The new rules go into effect ostensibly on Sept. 12. But the first lawsuit aiming to set the new rules aside was filed in federal district court in Virginia on July 29. And, if Democrats gain control of the Senate and White House in November, they could pass legislation making the NEPA changes moot. 

Sierra Club Executive Director Michael Brune said, “We will pursue every legal avenue to fight back against this anti-democratic, racist and deeply destructive plan.”

The lawsuit filed on July 29 by a number of regional “riverkeeper” groups and the National Trust for Historic Preservation argues that CEQ violated the Administrative Procedures Act, which lays out steps federal agencies must take in making rules changes. 

The groups argue CEQ: “… disregarded clear evidence from over 40 years of past implementation; ignored the reliance interests of the citizens, businesses and industries that depend on full and complete NEPA analyses; and turned the mandatory public engagement process into a paper exercise…”

According to the law firm Hogan Lovells, the outcome of the November election could stop the rule in its tracks. Under the Congressional Review Act, a new rule that was issued within 60 legislative days before Congress’ adjournment prior to an election can be repealed by Congress.

“This NEPA rule would fall within that time frame, and repeal is likely if the election results in Democrats controlling Congress or if there is a change in the White House,” the law firm said.

Despite the cloudy legal and political outlook, the Interstate Natural Gas Association of America (INGAA) praised the changes. 

“Most importantly, this modernization will improve environmental outcomes and restore the intent of NEPA by ensuring federal agencies focus their attention on significant environmental impacts that are relevant to their respective decision-making authorities,” said Alex Oehler, interim president and chief executive officer of INGAA.

NEPA requirements come into play for all sorts of infrastructure projects: highways, railroad rights-of-way, logging and pipelines. For gas transmission lines, some recent federal court decisions have opened the door to some confusing extent with regard to FERC’s responsibility to include upstream or downstream greenhouse gas emissions when considering the environmental effects of a new pipeline and compiling an EIS. 

The final rule from CEQ, which would clear up that ambiguity, requires agencies to consider environmental effects that are “reasonably foreseeable and have a reasonably close causal relationship to the proposed action.” 

In addition, CEQ stated that when an agency considers “reasonable alternatives” to an infrastructure project, which the agency is required to do under NEPA, those alternatives must be “technically and economically feasible” and meet the purpose and need for the proposed action. 

The old version of NEPA said that when performing an EIS the federal agency had to consider direct, indirect and cumulative effects of the project.
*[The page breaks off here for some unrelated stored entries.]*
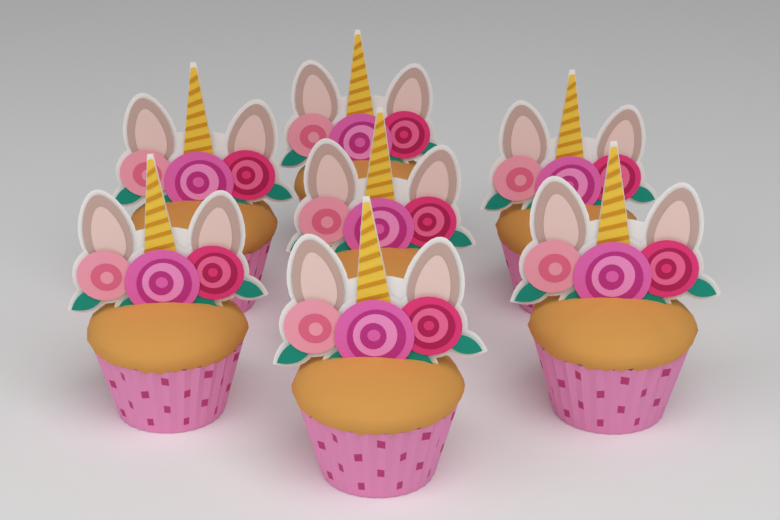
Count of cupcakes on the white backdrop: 7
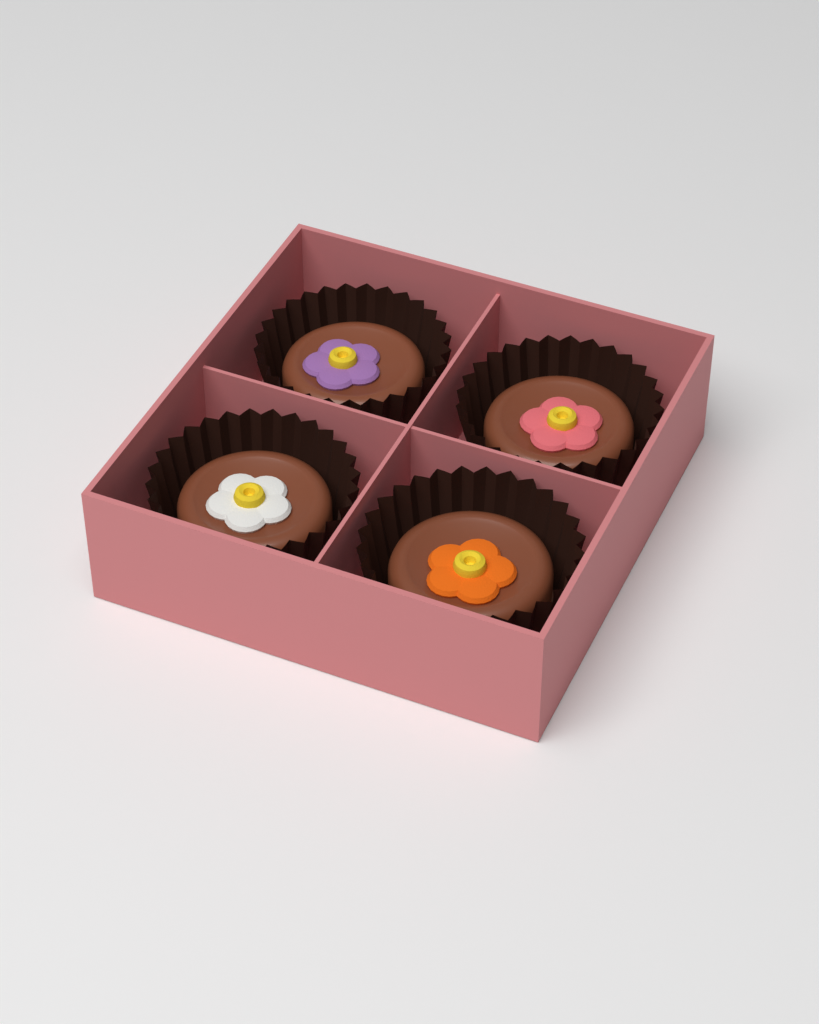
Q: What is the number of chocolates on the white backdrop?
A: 4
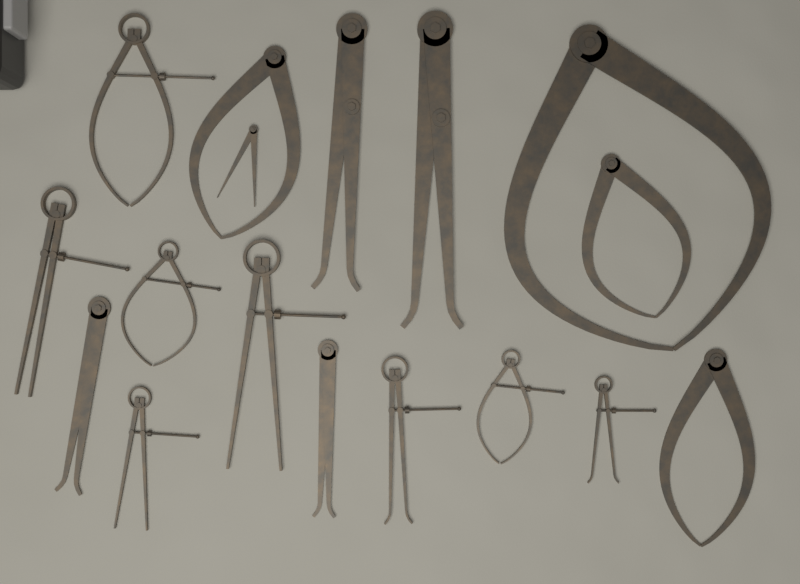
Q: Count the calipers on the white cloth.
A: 17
That language is now stricken, although “cumulative effects” – and some might say this could be stretched to apply to greenhouse gas emissions – can be considered if they are reasonably foreseeable and have a reasonably close causal relationship.  

Casey Bradford, a partner with the law firm Jones Day, wrote in a commentary on Lexology that CEQ left some wriggle room for federal agencies to consider greenhouse gas emission if they can articulate a close causal relationship to a proposed action, but she expects such cases to be rare. 
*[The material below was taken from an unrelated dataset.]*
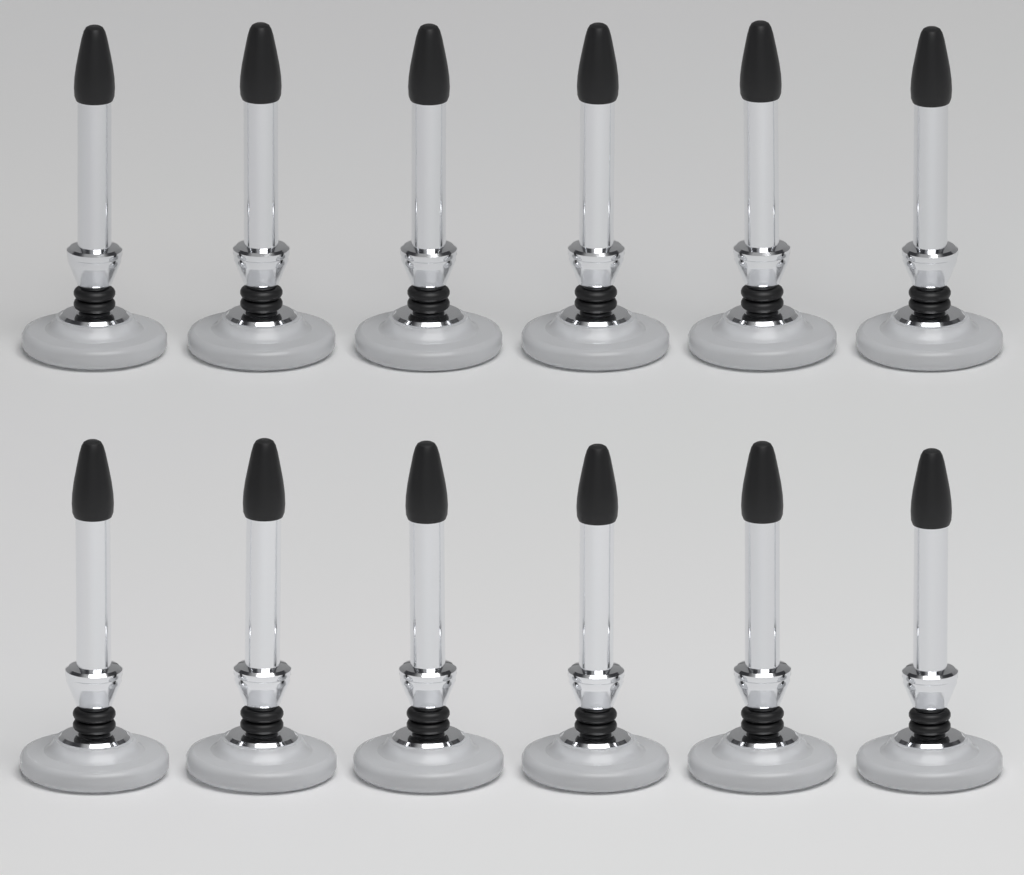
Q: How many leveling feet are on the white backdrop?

“With the CEQ’s analogy to proximate causation, the amendments likely narrow the window of success for arguments based on upstream or downstream emissions. Furthermore, the repeal of ‘cumulative impacts’ from the CEQ’s regulations removes what has been the other major framework for considering and litigating climate change effects under NEPA,” she wrote.

In comments to CEQ in March after the proposed rule was issued, INGAA pressed for exclusion of upstream/downstream effects from NEPA’s analysis of natural gas infrastructure projects. “Neither upstream production nor downstream combustion activities are within the scope of FERC’s authority under [Natural Gas Act] NGA Section 7, and both activities are regulated by other agencies under federal and state laws other than NGA,” INGAA said.
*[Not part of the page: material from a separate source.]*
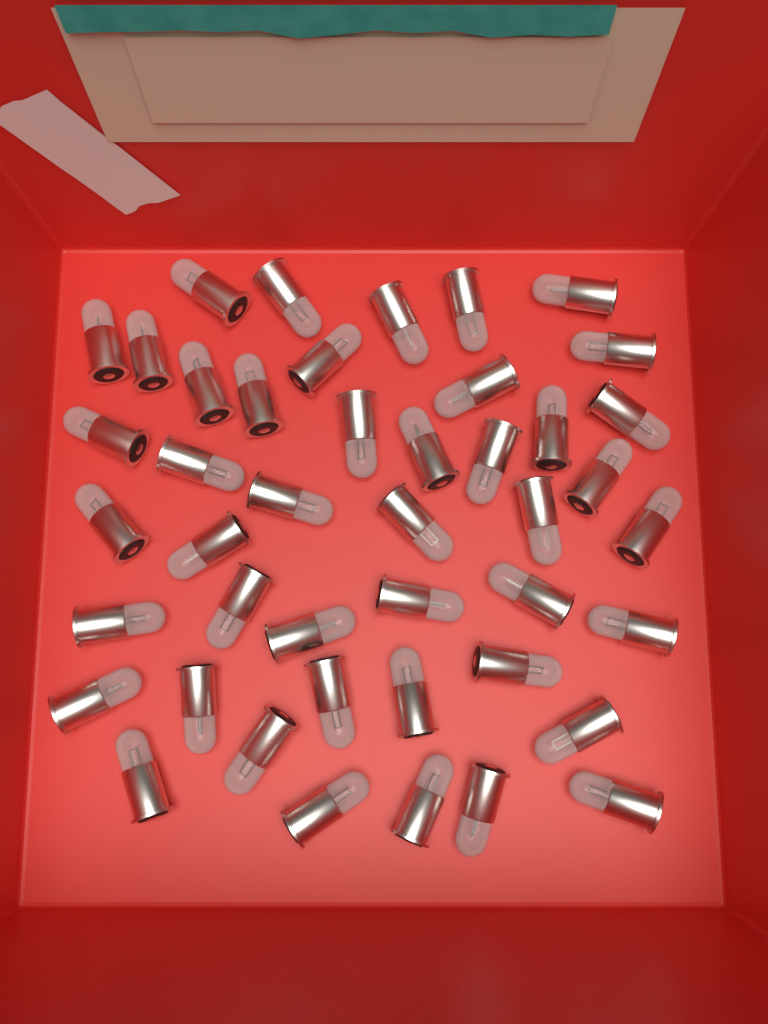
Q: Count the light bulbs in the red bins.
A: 44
Other changes of note made by CEQ:

  • Establishes presumptive time limits of two years for the preparation of EISs and one year for the preparation of environmental assessments
  • Requires joint schedules, a single EIS and a single record of decision, where appropriate, for EISs involving multiple federal agencies
  • Allows applicants/contractors to assume a greater role in preparing EISs with appropriate disclosure of financial or other interests and with supervision and independent evaluation by the agency.